[Collected data entries]
□ □ □

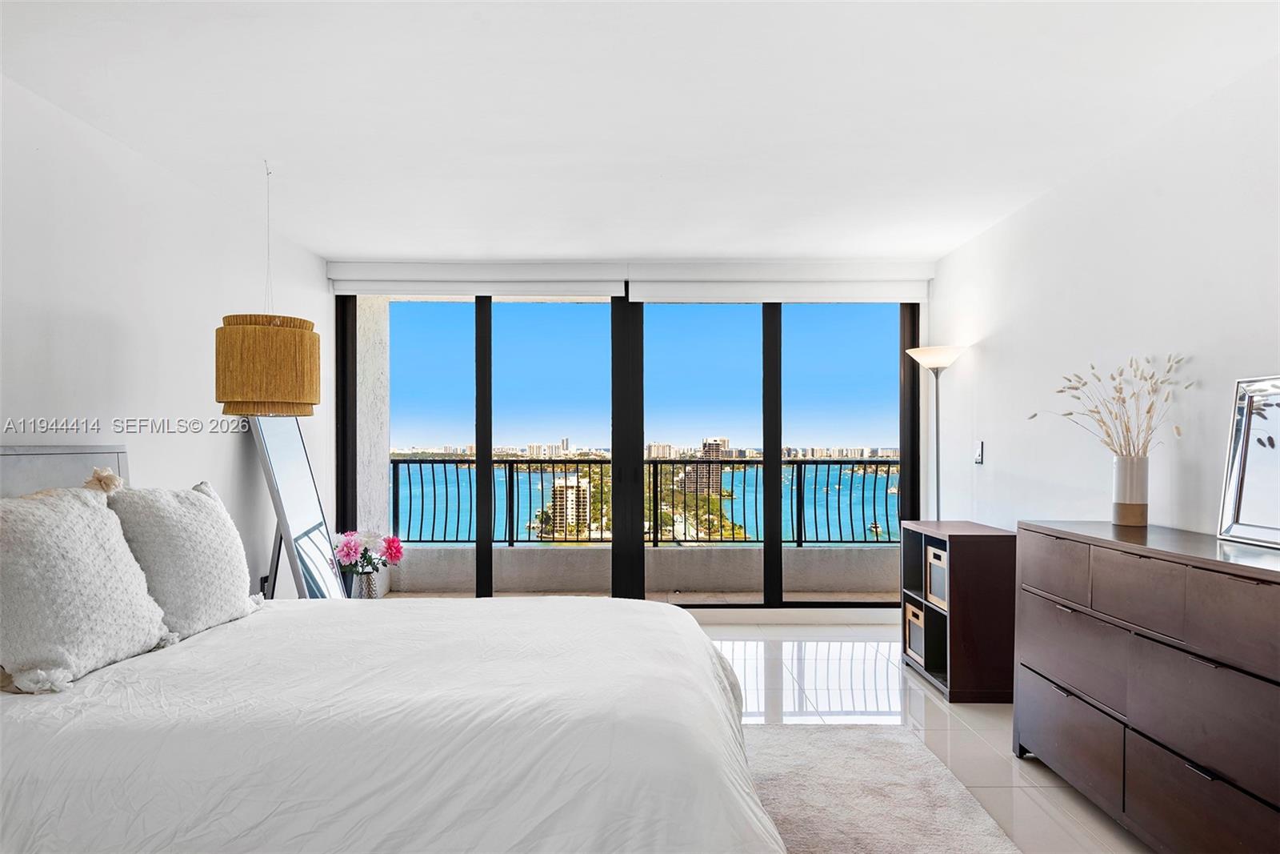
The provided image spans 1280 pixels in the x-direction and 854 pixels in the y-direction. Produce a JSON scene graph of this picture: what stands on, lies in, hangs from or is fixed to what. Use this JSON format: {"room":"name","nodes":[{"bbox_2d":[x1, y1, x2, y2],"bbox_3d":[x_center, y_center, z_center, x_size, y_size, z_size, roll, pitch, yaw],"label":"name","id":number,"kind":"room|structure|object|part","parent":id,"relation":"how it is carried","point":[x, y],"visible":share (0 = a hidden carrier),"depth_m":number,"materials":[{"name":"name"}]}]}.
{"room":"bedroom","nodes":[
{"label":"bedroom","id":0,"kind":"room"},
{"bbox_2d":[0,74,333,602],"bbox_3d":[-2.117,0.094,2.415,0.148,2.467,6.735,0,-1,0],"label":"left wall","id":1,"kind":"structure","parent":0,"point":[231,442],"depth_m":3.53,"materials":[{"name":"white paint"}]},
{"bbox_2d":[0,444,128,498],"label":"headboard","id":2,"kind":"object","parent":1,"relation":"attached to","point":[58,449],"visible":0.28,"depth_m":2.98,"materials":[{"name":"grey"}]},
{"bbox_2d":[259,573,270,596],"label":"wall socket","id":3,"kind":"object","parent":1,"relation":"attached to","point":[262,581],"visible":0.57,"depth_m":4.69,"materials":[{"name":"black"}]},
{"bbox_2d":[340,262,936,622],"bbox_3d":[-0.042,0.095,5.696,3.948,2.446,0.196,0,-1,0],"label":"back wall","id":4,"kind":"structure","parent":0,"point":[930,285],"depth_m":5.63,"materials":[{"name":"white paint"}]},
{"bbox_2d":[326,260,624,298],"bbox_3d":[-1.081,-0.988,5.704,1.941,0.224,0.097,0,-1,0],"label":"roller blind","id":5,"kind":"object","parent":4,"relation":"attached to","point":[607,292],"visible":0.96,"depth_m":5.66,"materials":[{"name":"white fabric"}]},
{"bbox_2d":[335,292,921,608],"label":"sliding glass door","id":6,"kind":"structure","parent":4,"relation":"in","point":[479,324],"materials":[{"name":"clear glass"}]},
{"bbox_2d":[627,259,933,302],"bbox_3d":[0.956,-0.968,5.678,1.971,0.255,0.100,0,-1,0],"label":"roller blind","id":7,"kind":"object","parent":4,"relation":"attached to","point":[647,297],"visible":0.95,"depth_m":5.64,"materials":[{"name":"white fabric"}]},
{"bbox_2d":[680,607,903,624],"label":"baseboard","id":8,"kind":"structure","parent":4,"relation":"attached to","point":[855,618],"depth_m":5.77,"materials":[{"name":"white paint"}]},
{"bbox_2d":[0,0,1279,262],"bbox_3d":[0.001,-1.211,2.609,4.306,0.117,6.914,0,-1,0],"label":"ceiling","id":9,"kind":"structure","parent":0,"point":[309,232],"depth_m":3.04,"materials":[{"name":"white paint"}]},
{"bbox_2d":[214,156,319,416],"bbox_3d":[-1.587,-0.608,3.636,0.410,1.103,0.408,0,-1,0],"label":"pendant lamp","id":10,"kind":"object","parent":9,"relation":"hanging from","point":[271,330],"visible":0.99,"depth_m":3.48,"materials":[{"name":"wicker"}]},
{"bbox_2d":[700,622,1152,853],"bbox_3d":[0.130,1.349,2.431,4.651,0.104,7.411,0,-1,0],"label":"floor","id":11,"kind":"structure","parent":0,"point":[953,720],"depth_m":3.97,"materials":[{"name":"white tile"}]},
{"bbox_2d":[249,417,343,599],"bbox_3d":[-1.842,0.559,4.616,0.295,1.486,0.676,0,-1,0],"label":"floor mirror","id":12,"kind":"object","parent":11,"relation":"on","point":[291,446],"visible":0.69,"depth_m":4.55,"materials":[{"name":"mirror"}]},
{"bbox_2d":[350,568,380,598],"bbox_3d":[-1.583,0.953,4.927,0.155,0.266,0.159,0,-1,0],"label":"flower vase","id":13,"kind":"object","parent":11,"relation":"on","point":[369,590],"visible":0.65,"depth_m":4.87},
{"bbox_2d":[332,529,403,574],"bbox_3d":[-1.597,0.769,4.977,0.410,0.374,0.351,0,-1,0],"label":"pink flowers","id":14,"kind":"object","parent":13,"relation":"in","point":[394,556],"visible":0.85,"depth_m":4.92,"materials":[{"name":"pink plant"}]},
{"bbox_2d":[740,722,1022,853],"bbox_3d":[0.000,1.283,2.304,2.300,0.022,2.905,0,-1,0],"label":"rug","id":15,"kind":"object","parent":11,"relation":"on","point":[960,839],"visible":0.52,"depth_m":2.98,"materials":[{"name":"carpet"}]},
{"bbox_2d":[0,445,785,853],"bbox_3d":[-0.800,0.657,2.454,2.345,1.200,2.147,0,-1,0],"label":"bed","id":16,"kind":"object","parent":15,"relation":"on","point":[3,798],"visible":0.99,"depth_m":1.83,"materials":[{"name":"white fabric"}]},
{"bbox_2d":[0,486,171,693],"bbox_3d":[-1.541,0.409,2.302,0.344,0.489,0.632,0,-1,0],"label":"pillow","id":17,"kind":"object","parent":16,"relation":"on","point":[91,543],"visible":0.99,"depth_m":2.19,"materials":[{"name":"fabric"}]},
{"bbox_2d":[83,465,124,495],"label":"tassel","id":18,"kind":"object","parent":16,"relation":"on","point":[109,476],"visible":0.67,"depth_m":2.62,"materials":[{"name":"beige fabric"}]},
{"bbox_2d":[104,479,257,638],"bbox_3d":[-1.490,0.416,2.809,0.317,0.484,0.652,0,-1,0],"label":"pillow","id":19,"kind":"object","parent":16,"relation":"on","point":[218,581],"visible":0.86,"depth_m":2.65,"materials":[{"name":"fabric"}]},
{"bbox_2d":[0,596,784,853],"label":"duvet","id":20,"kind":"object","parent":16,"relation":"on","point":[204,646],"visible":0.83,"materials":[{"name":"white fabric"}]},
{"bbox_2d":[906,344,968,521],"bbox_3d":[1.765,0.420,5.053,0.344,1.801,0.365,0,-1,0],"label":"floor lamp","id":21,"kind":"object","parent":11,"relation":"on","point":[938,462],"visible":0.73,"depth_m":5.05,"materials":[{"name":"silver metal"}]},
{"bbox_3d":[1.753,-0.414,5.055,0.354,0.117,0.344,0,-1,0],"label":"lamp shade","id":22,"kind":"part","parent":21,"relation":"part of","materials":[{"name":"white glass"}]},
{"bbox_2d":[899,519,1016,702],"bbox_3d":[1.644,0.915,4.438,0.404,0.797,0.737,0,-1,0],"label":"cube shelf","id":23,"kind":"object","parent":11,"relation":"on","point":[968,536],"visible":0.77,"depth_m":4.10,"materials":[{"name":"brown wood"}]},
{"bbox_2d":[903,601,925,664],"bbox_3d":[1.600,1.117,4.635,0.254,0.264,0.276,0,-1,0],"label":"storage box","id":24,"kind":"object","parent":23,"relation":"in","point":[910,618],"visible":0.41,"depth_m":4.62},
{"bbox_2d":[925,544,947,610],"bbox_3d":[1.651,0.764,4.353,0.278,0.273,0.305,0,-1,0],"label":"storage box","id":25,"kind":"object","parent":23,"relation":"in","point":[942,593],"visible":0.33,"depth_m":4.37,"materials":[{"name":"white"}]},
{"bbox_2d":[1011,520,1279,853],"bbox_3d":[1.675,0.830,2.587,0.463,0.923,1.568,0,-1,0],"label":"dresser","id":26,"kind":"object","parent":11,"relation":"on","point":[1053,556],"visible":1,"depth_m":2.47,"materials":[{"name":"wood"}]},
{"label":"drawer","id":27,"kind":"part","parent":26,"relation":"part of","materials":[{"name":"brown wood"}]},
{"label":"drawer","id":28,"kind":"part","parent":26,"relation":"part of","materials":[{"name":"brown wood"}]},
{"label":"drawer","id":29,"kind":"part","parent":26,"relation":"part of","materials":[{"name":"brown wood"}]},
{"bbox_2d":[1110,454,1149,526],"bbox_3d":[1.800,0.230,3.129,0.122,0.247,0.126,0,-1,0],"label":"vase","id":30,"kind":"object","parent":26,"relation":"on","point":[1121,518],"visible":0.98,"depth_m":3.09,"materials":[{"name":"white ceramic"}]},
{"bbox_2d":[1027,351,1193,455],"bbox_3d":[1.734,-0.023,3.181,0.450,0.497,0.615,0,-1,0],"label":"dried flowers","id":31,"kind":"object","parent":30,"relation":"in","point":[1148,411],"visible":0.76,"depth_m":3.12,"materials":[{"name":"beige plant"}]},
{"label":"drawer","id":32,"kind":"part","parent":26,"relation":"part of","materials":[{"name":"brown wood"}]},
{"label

□ □ □

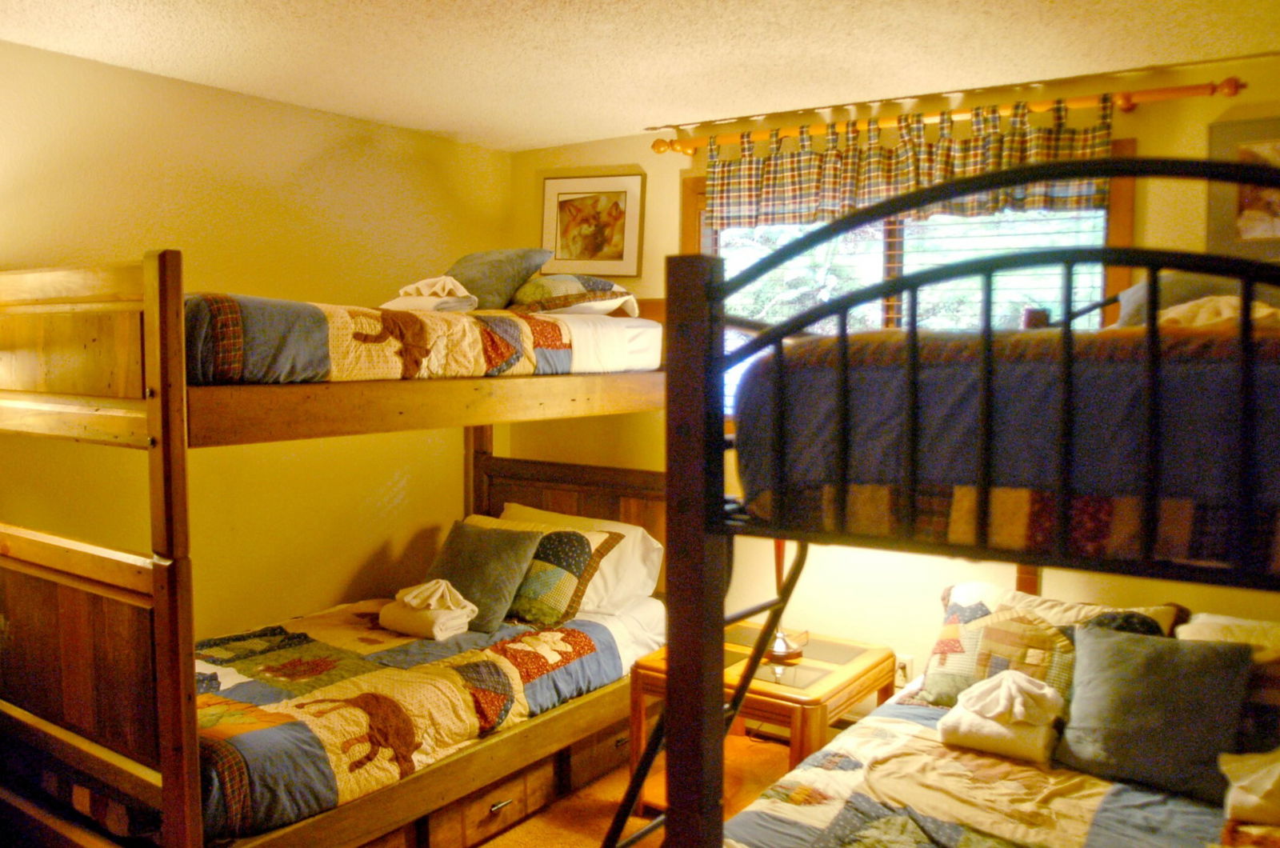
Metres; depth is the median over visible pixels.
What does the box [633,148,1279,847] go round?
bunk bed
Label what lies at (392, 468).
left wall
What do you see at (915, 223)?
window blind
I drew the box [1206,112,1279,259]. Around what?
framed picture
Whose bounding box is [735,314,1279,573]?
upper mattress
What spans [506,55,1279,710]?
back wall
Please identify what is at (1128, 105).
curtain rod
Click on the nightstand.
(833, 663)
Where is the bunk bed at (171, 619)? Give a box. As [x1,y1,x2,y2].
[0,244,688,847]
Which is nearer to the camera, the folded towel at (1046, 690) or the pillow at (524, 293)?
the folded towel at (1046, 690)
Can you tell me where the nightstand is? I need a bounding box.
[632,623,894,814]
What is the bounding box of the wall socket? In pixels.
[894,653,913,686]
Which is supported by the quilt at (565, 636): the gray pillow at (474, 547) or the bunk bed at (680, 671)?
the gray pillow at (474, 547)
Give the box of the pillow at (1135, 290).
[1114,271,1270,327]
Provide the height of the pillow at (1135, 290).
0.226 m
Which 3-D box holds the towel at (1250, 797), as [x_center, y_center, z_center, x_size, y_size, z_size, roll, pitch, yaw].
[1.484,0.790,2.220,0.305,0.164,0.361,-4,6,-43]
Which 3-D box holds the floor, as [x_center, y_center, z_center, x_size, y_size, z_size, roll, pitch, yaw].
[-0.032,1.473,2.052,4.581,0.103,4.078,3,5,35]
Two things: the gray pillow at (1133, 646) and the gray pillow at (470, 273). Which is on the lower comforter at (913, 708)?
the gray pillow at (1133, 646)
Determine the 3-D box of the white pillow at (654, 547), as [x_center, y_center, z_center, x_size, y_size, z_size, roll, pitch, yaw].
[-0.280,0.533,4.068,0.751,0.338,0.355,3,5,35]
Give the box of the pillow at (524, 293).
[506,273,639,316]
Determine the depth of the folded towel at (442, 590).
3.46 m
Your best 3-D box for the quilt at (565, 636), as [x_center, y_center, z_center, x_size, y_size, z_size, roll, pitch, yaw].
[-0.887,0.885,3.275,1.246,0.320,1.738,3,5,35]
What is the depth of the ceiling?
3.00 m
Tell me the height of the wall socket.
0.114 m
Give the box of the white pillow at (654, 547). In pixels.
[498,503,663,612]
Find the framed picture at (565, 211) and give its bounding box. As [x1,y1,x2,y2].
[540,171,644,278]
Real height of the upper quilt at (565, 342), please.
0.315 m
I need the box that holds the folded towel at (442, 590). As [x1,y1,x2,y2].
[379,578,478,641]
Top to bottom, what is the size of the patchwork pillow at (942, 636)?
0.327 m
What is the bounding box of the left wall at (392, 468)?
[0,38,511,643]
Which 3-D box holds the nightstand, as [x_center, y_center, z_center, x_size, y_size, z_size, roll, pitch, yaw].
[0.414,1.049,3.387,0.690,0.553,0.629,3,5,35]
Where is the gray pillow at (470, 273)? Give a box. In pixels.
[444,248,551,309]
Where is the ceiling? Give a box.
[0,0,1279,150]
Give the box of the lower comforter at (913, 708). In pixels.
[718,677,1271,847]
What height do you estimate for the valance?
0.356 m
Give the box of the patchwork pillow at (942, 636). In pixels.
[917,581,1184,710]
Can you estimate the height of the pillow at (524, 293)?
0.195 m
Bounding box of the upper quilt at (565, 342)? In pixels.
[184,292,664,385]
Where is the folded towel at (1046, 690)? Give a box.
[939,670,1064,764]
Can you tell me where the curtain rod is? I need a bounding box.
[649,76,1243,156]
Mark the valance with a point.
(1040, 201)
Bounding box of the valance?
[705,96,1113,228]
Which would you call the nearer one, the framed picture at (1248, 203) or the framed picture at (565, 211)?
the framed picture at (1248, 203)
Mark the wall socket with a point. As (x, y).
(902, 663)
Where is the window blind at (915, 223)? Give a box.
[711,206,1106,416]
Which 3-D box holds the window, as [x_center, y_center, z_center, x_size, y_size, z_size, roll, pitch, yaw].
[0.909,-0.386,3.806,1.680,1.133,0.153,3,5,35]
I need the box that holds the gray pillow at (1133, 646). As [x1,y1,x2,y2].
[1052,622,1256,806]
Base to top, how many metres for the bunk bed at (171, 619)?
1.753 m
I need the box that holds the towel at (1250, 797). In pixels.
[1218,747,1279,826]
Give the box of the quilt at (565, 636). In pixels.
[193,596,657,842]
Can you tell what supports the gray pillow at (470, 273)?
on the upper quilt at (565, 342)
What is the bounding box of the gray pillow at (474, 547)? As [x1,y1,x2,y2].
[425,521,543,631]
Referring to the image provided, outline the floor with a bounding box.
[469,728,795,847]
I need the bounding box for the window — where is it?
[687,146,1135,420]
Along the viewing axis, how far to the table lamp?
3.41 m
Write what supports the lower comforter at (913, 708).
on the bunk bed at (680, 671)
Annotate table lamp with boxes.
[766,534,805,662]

□ □ □

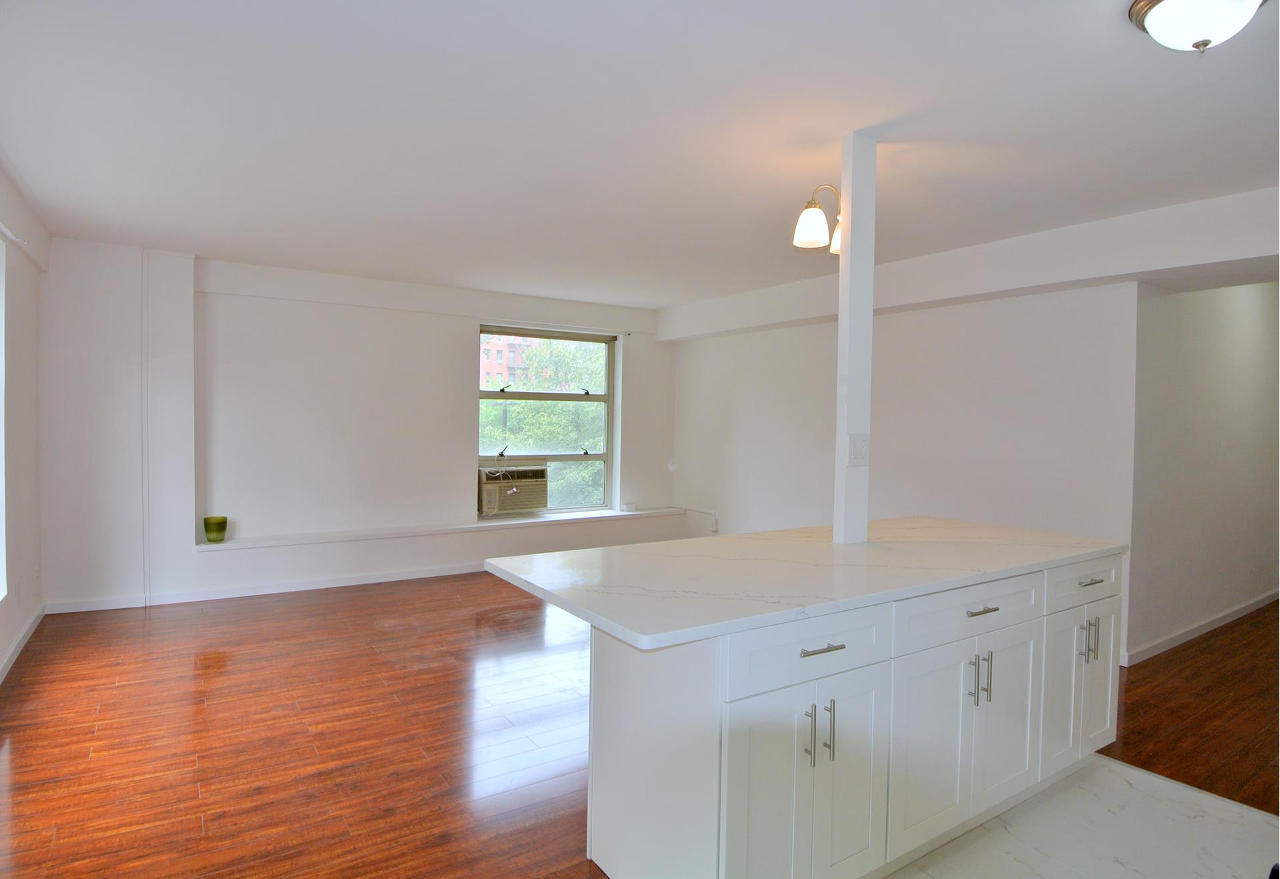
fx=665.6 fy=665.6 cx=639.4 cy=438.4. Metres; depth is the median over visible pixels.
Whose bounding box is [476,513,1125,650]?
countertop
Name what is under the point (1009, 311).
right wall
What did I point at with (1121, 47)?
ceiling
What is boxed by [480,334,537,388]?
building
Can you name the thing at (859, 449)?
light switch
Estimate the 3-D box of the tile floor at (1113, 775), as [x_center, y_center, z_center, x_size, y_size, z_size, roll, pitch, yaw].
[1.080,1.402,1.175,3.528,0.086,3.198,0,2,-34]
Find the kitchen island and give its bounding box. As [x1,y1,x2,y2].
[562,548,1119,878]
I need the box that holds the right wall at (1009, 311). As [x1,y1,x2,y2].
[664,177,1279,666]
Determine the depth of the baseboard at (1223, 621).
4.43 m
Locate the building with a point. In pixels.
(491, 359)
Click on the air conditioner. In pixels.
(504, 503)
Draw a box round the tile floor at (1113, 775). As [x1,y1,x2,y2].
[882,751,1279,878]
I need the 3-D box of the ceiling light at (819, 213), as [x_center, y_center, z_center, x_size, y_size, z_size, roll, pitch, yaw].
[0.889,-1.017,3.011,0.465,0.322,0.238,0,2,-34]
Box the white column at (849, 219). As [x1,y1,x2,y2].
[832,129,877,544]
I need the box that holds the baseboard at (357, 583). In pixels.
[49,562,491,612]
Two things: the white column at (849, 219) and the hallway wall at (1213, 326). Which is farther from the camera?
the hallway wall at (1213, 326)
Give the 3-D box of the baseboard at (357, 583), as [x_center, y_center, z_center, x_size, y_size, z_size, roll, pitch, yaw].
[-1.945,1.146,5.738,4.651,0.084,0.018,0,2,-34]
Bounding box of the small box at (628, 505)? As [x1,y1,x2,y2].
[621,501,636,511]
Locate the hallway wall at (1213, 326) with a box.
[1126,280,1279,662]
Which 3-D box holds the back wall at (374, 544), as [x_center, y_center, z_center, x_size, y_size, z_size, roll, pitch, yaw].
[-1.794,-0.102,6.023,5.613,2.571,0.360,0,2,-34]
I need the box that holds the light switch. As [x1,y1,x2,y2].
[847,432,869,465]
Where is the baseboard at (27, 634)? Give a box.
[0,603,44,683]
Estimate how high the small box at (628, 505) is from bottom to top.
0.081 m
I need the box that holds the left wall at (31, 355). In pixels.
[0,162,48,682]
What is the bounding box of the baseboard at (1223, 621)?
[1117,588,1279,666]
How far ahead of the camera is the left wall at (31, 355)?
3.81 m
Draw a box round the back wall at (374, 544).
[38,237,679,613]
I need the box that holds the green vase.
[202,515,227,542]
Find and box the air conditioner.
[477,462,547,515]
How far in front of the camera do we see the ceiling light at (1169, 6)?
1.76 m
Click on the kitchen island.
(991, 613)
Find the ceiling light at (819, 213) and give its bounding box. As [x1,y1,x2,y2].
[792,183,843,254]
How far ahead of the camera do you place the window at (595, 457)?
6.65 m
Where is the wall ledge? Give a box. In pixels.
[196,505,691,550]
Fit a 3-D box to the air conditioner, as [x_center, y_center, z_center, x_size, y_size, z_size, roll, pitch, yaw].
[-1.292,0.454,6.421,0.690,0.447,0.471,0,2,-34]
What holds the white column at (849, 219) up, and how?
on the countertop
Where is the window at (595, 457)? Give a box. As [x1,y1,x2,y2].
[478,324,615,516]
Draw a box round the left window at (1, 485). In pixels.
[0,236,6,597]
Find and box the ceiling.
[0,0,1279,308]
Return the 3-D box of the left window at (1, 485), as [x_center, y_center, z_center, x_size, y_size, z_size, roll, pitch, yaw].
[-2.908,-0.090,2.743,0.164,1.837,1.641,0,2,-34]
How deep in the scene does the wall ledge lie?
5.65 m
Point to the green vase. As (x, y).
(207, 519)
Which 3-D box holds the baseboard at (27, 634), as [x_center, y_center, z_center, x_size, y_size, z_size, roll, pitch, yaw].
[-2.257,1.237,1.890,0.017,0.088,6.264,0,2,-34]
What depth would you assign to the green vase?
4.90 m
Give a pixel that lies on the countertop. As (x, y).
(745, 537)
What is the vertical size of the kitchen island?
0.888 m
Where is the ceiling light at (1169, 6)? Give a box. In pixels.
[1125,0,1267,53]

□ □ □

▶ [To do]
Your task is to find each line in the entries that contains the string "median" and copy it.

▶ [Answer]
Metres; depth is the median over visible pixels.
fx=665.6 fy=665.6 cx=639.4 cy=438.4. Metres; depth is the median over visible pixels.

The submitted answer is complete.